TOTAL TIME COMMITMENT: 28 hours including toile (note this skirt is unlined)
Toile (with buttons but no lining, interior seam finishing, basting stitch removal or hemming): 12 hours
Cut out & transfer all pattern markings: 2 hours
Main construction: 8 hours
Lining construction: none
Finishings (buttons, hem): 6 hours
SEAM FINISHING & DECORATIVE EXTRAS
Front to back skirt seam – French seam
Narrow double hem
Handworked buttonholes
VERDICT & LESSONS LEARNT
I have a high waist-to-hip ratio with a generous booty. Drop-waist skirts are not typically something I can buy ready-made so what a dream to be abl to make one for myself. I love the final product.
I also learned how to handwork button holes on this project and I’m so glad – this opens up many many more garment-making opportunities now, and it is something I have been putting off learning and the result is that I have shied away from some patterns.
This fabric I chose is a beautiful thing, and the resulting finished skirt is bold, dramatic, and holds its shape well. However, it is medium to heavy weight, and sewing several layers together means that some seams were both difficult to sew and a bit bulky in the end. In addition, the sturdiness of this fabric could also possibly accommodate a slightly more snug fit, as it won’t be stressed in the same way as a more delicate one would.
There are two interior seams that I had to leave raw as I couldn’t work out any better ways to finish them. One, I pinked; the other I left completely raw. I don’t think this skirt should have a lining so figuring out a neater way to finish the interior will take some thought.
I graded between size 14 and size 16 between the waist and hip line but the fit is still not absolutely perfect. I still find the waist is a little big and for some reason still unknown to me, I found that the yoke was too big for the waistband and had to sew the side seams again to a slightly smaller size before attaching the waistband. Perhaps next time I make this, I should just make the size 14.
I also learnt a little struggling to ease the fullness of the circle skirt into the bottom of the yoke – the pattern piece that needs easing can use a slightly smaller seam allowance and when sewing, I should always sew from the side of the fuller piece to control and prevent puckering.

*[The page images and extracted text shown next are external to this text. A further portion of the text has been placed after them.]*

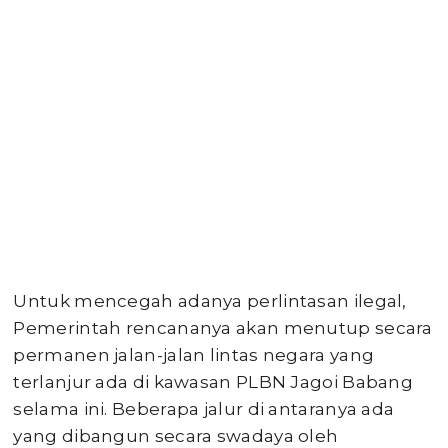
Untuk mencegah adanya perlintasan ilegal,
Pemerintah rencananya akan menutup secara
permanen jalan-jalan lintas negara yang
terlanjur ada di kawasan PLBN Jagoi Babang
selama ini. Beberapa jalur di antaranya ada
yang dibangun secara swadaya oleh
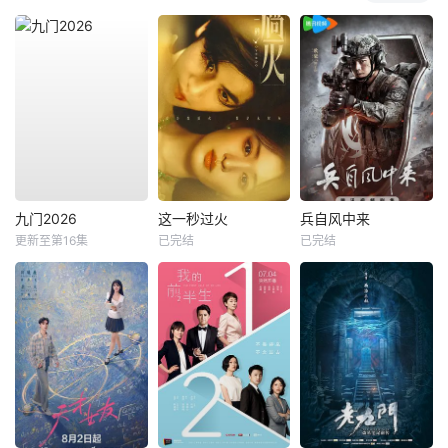
九门2026
这一秒过火
兵自风中来
更新至第16集
已完结
已完结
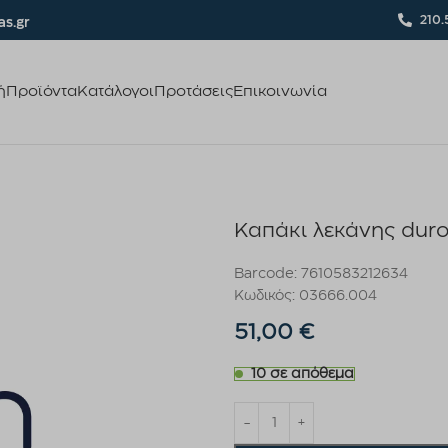
210.
s.gr
ή
Προϊόντα
Κατάλογοι
Προτάσεις
Επικοινωνία
Καπάκι λεκάνης dur
Barcode: 7610583212634
Κωδικός: 03666.004
51,00
€
10 σε απόθεμα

My machine seemed to really struggle with the tension of the top stitching thread. It always seems the top thread was too loose with lots of loops showing on the underside. The topstitching thread gives great sheen but I might try the upholstery thread next time, see if my machine can handle it better
VARIATION IDEAS
I would like to try it again in a much more lightweight fabric (perhaps even a slightly sheer in a double layer?)